━━━━━ Input ━━━━━
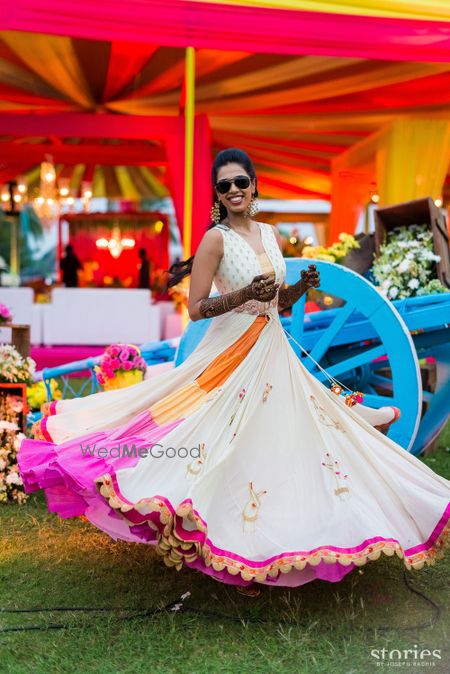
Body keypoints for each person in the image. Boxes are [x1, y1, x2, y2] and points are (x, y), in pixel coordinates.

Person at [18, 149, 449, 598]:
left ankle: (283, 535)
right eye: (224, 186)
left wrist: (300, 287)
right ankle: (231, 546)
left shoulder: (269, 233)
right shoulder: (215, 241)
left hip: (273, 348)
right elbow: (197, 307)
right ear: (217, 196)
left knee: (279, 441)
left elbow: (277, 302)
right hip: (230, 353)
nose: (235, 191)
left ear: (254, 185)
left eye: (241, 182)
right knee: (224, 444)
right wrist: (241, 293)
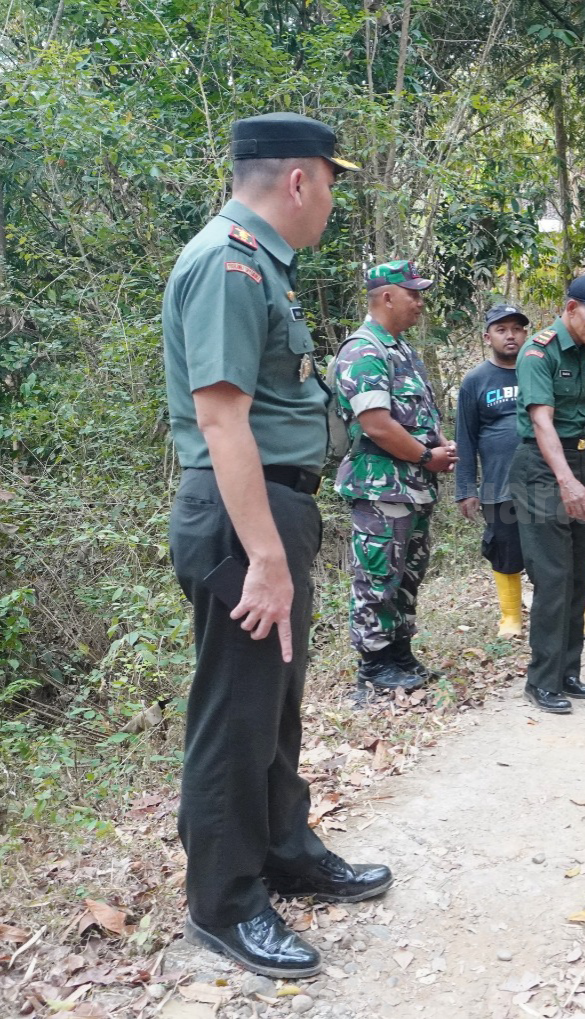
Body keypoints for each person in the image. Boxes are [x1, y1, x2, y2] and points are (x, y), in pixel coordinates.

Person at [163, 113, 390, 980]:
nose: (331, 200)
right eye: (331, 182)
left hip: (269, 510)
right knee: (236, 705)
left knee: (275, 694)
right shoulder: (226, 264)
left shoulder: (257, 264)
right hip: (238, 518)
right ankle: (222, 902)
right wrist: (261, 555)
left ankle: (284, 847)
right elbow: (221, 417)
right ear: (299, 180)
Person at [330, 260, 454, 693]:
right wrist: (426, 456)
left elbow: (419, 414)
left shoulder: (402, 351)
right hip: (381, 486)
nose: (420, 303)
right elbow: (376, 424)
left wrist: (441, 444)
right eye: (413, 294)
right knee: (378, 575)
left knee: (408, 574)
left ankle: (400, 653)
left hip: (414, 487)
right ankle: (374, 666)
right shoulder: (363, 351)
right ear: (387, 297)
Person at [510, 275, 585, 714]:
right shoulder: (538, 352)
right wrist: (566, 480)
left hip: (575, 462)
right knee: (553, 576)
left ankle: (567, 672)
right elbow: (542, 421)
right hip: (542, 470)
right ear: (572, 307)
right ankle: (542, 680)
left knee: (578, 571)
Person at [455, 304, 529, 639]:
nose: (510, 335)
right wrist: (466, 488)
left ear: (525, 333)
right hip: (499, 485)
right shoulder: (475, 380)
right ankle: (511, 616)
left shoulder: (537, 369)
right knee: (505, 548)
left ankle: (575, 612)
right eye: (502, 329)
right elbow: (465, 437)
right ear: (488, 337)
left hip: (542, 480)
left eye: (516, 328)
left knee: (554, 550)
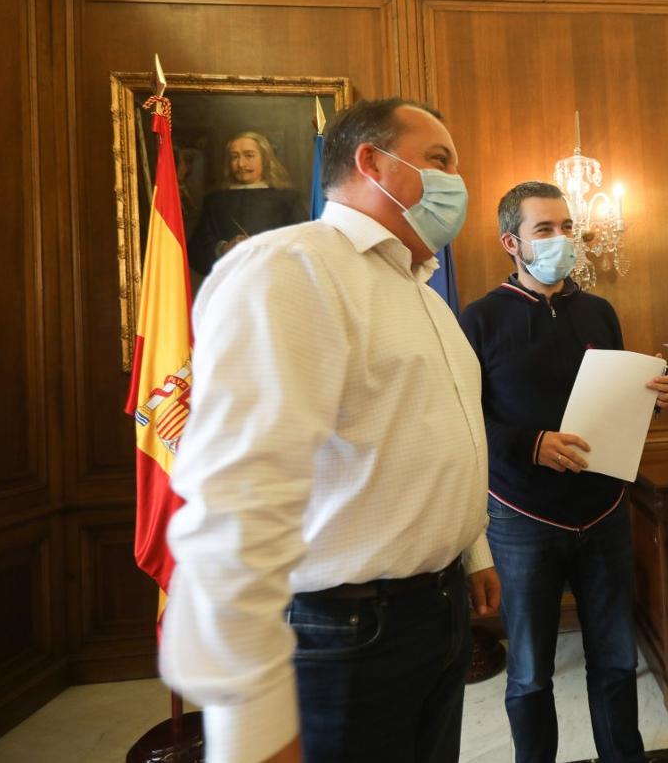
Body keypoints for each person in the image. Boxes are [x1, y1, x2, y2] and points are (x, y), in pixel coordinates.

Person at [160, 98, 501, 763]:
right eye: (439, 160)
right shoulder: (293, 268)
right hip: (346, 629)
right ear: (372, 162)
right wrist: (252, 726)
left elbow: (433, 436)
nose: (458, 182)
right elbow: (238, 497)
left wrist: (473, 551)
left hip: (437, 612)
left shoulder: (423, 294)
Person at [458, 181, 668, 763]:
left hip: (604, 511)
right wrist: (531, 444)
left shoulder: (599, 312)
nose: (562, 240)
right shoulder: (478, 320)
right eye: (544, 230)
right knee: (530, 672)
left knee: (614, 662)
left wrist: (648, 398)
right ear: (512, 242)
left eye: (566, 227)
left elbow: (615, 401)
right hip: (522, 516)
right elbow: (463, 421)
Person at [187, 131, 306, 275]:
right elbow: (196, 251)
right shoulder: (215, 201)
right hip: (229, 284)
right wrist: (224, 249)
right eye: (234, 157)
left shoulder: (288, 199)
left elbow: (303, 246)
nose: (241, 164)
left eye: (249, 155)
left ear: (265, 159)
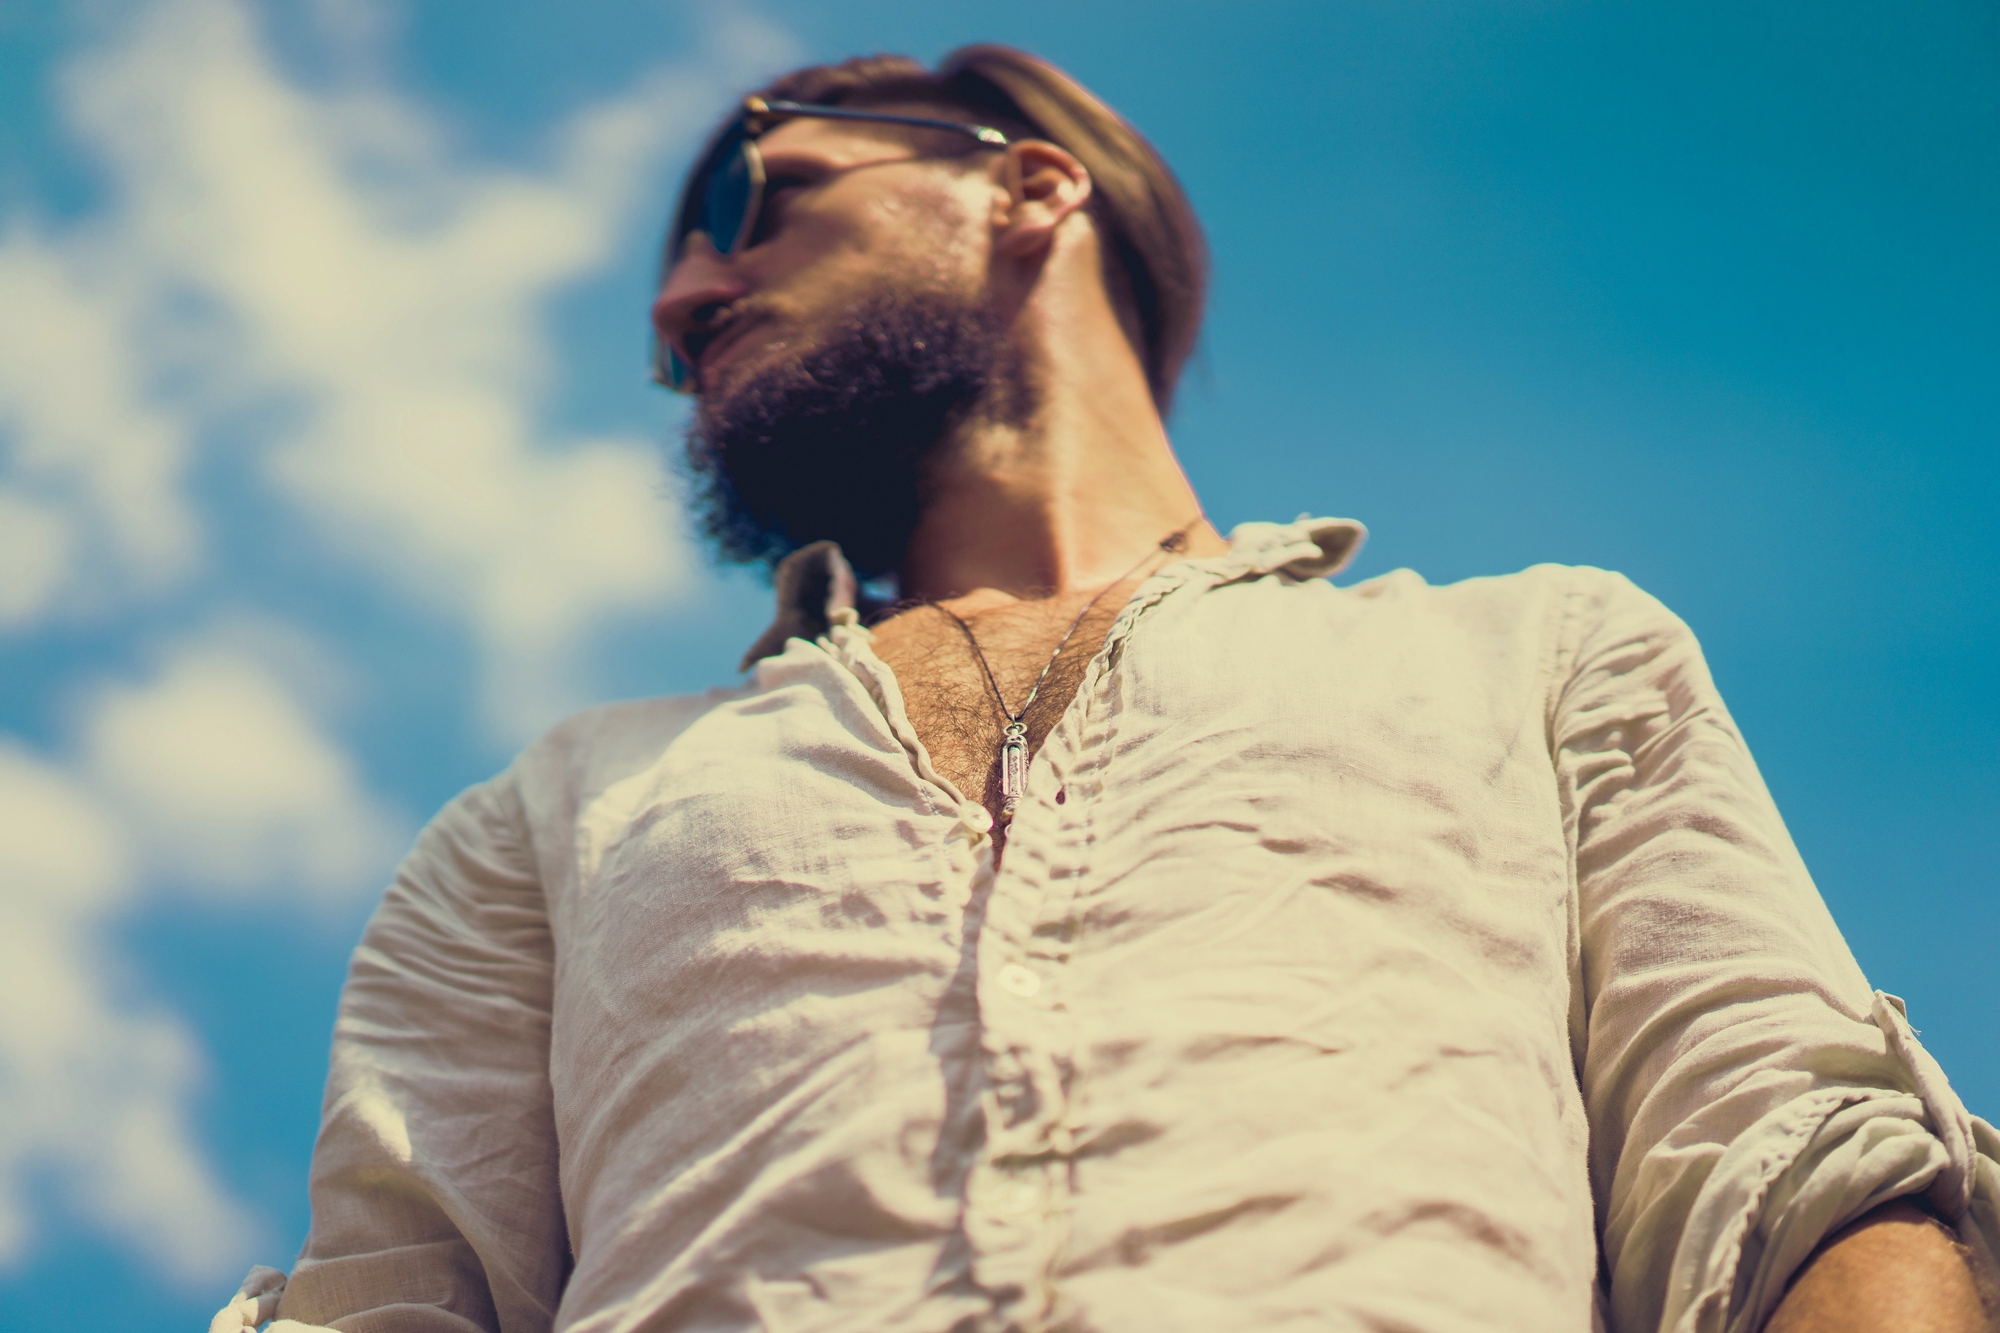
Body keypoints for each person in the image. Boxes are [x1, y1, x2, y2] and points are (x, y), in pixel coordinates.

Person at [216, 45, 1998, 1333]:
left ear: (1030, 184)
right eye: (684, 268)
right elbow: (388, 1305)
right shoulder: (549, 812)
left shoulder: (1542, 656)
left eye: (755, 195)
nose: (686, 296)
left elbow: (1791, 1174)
━━━━━
Problem to solve: Please copy the data above exactly; the pictures do not belong in the copy.

Answer for the task:
Body keypoints for each person in the image. Boxes are [x1, y1, x2, y2] and points are (x, y), in pixel coordinates.

Person at [18, 149, 449, 598]:
left ankle: (283, 535)
right eye: (224, 186)
left wrist: (300, 287)
right ankle: (231, 546)
left shoulder: (269, 233)
right shoulder: (215, 241)
left hip: (273, 348)
right elbow: (197, 307)
right ear: (217, 196)
left knee: (279, 441)
left elbow: (277, 302)
right hip: (230, 353)
nose: (235, 191)
left ear: (254, 185)
left eye: (241, 182)
right knee: (224, 444)
right wrist: (241, 293)
Body keypoints for each person in the image. Boxes are [x1, y1, x2, y2] and points are (x, y), in pixel coordinates.

Person at [163, 113, 390, 980]:
nose: (331, 200)
right eye: (331, 182)
left hip: (269, 510)
right knee: (236, 705)
left knee: (275, 694)
right shoulder: (226, 264)
left shoulder: (257, 264)
right hip: (238, 518)
right ankle: (222, 902)
right wrist: (261, 555)
left ankle: (284, 847)
right elbow: (221, 417)
right ear: (299, 180)
Person at [330, 260, 454, 693]:
right wrist: (426, 456)
left elbow: (419, 414)
left shoulder: (402, 351)
right hip: (381, 486)
nose: (420, 303)
right elbow: (376, 424)
left wrist: (441, 444)
right eye: (413, 294)
right knee: (378, 575)
left knee: (408, 574)
left ankle: (400, 653)
left hip: (414, 487)
right ankle: (374, 666)
right shoulder: (363, 351)
right ear: (387, 297)
Person at [510, 275, 585, 714]:
right shoulder: (538, 352)
right wrist: (566, 480)
left hip: (575, 462)
right knee: (553, 576)
left ankle: (567, 672)
right elbow: (542, 421)
right hip: (542, 470)
right ear: (572, 307)
right ankle: (542, 680)
left knee: (578, 571)
Person at [455, 304, 529, 639]:
nose: (510, 335)
right wrist: (466, 488)
left ear: (525, 333)
right hip: (499, 485)
right shoulder: (475, 380)
right ankle: (511, 616)
left shoulder: (537, 369)
right knee: (505, 548)
left ankle: (575, 612)
right eye: (502, 329)
right elbow: (465, 437)
right ear: (488, 337)
left hip: (542, 480)
left eye: (516, 328)
left knee: (554, 550)
Body keypoints for each person in the image. Boxes are [x1, y1, x2, y2] and points are (x, y), in pixel coordinates.

Person at [160, 98, 501, 763]:
right eye: (439, 160)
right shoulder: (293, 268)
right hip: (346, 629)
right ear: (372, 162)
right wrist: (252, 726)
left elbow: (433, 436)
nose: (458, 182)
right elbow: (238, 497)
left wrist: (473, 551)
left hip: (437, 612)
left shoulder: (423, 294)
Person at [458, 181, 668, 763]:
left hip: (604, 511)
right wrist: (531, 444)
left shoulder: (599, 312)
nose: (562, 240)
right shoulder: (478, 320)
right eye: (544, 230)
right knee: (530, 672)
left knee: (614, 662)
left wrist: (648, 398)
right ear: (512, 242)
left eye: (566, 227)
left elbow: (615, 401)
right hip: (522, 516)
right elbow: (463, 421)
Person at [187, 131, 306, 275]:
right elbow: (196, 251)
right shoulder: (215, 201)
right hip: (229, 284)
right wrist: (224, 249)
right eye: (234, 157)
left shoulder: (288, 199)
left elbow: (303, 246)
nose: (241, 164)
left eye: (249, 155)
left ear: (265, 159)
Body keypoints for each person in the image. Boxes are [x1, y1, x2, y2] and points are (x, y), in pixel coordinates.

Person at [216, 45, 1998, 1333]:
left ear: (1030, 184)
right eye: (684, 268)
right elbow: (388, 1305)
right shoulder: (549, 812)
left shoulder: (1542, 656)
left eye: (755, 195)
nose: (686, 296)
left elbow: (1791, 1174)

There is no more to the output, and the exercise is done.